(Beginning of PAGE TEXT)

I'm building my first HO layout since the 1980s using the L-Girder method. The layout is a simple 7' x 9' L shape with a 24" deep roadbed. Those who are alert will realize I'm using standard length lumber (1"x2" & 1"x4") and 1/2" plywood "handypanels" to minimize cutting. I've read numerour articles and seen numerous videos and now am confused.
Some of the resources show risers or joists mounted to the tops of the l-girders. Others show just "ribs" between the l-girders. From what I've gleaned, with just 2' of plywood for the roadbed with 4'x4' panels for the return loops, the l-girders can be set set back 3" from the panel edges. Confused yet?
Right. So now my question. If I affix the panels to the l-girders in this layout, is it necessary to have joists or risers? The 4'x4' panels will probably need some additional bracing I'm guessing. Thank you.
If you were going to just attach the top to the L girders with no risers, then you might as well save wood and not use L girders, just make a box frame. For a plain flat bench, L girder is IMO overkill. The more common use of L girder support structure is to then add joists with risers to support narrow strips of subroadbed, rather than paving over the entire layout with sheet material.
--Randy
Modeling the Reading Railroad in the 1950's
Visit my web site at www.readingeastpenn.com for construction updates, DCC Info, and more.

(End of PAGE TEXT)
(Beginning of LISTED ENTRIES)

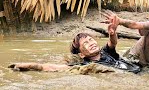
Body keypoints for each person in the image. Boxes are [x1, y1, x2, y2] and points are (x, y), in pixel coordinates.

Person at [8, 24, 140, 73]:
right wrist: (29, 65)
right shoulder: (85, 66)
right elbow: (51, 67)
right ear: (81, 54)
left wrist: (112, 33)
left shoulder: (106, 51)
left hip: (136, 69)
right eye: (86, 43)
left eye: (91, 39)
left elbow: (113, 42)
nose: (91, 42)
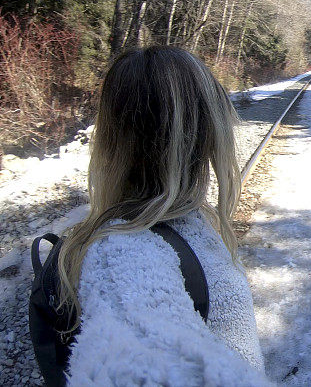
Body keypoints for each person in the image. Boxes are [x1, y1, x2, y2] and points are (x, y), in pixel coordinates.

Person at [55, 46, 267, 384]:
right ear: (208, 136)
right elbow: (140, 360)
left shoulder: (192, 222)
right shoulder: (125, 253)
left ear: (111, 142)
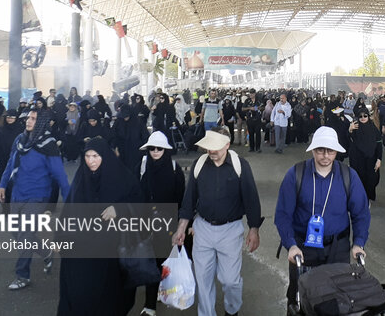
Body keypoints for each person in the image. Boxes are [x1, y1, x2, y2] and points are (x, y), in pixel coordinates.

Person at [274, 126, 370, 315]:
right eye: (320, 150)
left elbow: (361, 213)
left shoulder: (348, 176)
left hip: (338, 248)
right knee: (300, 297)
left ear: (336, 152)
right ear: (312, 150)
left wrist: (359, 243)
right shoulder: (296, 174)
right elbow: (283, 214)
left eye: (330, 151)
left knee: (337, 297)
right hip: (303, 248)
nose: (325, 156)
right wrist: (291, 245)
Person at [172, 127, 262, 316]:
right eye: (208, 148)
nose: (211, 152)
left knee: (230, 281)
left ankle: (232, 310)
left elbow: (251, 199)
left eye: (215, 148)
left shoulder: (240, 165)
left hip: (230, 230)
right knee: (203, 280)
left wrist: (254, 229)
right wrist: (182, 227)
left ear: (227, 145)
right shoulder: (199, 164)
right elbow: (189, 199)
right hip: (202, 228)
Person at [57, 137, 143, 315]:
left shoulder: (122, 177)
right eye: (87, 156)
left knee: (108, 295)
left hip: (110, 250)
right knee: (79, 292)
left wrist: (119, 209)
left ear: (104, 156)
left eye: (95, 156)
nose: (91, 161)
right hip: (82, 248)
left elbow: (139, 205)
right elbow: (68, 211)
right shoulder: (81, 179)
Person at [0, 109, 70, 290]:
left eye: (33, 119)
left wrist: (70, 200)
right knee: (17, 232)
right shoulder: (20, 140)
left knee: (25, 234)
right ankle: (46, 252)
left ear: (42, 122)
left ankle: (22, 276)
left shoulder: (49, 144)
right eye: (28, 118)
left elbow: (60, 175)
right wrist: (2, 184)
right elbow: (10, 163)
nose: (28, 121)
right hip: (17, 194)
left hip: (37, 196)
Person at [136, 132, 186, 316]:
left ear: (165, 150)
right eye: (152, 148)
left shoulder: (174, 169)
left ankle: (161, 290)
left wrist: (182, 225)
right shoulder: (142, 166)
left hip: (168, 224)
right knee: (151, 263)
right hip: (147, 223)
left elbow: (182, 199)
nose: (155, 151)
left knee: (163, 262)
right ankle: (149, 306)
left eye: (159, 148)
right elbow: (135, 194)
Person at [348, 107, 382, 202]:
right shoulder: (355, 128)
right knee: (358, 180)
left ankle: (368, 197)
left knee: (371, 180)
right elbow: (347, 141)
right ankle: (362, 200)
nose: (363, 118)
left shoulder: (374, 129)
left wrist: (379, 159)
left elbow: (379, 144)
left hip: (371, 159)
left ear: (368, 117)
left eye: (365, 116)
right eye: (360, 116)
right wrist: (350, 130)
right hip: (358, 161)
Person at [0, 109, 22, 205]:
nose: (9, 119)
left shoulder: (21, 130)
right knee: (4, 184)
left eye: (12, 117)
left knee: (17, 184)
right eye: (8, 117)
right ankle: (6, 207)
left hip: (18, 161)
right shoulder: (0, 131)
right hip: (3, 161)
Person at [242, 88, 262, 152]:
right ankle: (251, 147)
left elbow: (263, 107)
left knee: (258, 134)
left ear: (254, 94)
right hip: (250, 119)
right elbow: (243, 109)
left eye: (252, 93)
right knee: (251, 134)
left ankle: (258, 148)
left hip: (257, 119)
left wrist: (256, 108)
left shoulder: (259, 100)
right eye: (250, 93)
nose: (251, 94)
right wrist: (250, 108)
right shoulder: (247, 101)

(End of LISTED ENTRIES)

# ACTION ITEM
Reproduce the entire L-girder benchwork discussion from above, word for word, from its first line to its last.

# FINISHED TASK
I'm building my first HO layout since the 1980s using the L-Girder method. The layout is a simple 7' x 9' L shape with a 24" deep roadbed. Those who are alert will realize I'm using standard length lumber (1"x2" & 1"x4") and 1/2" plywood "handypanels" to minimize cutting. I've read numerour articles and seen numerous videos and now am confused.
Some of the resources show risers or joists mounted to the tops of the l-girders. Others show just "ribs" between the l-girders. From what I've gleaned, with just 2' of plywood for the roadbed with 4'x4' panels for the return loops, the l-girders can be set set back 3" from the panel edges. Confused yet?
Right. So now my question. If I affix the panels to the l-girders in this layout, is it necessary to have joists or risers? The 4'x4' panels will probably need some additional bracing I'm guessing. Thank you.
If you were going to just attach the top to the L girders with no risers, then you might as well save wood and not use L girders, just make a box frame. For a plain flat bench, L girder is IMO overkill. The more common use of L girder support structure is to then add joists with risers to support narrow strips of subroadbed, rather than paving over the entire layout with sheet material.
--Randy
Modeling the Reading Railroad in the 1950's
Visit my web site at www.readingeastpenn.com for construction updates, DCC Info, and more.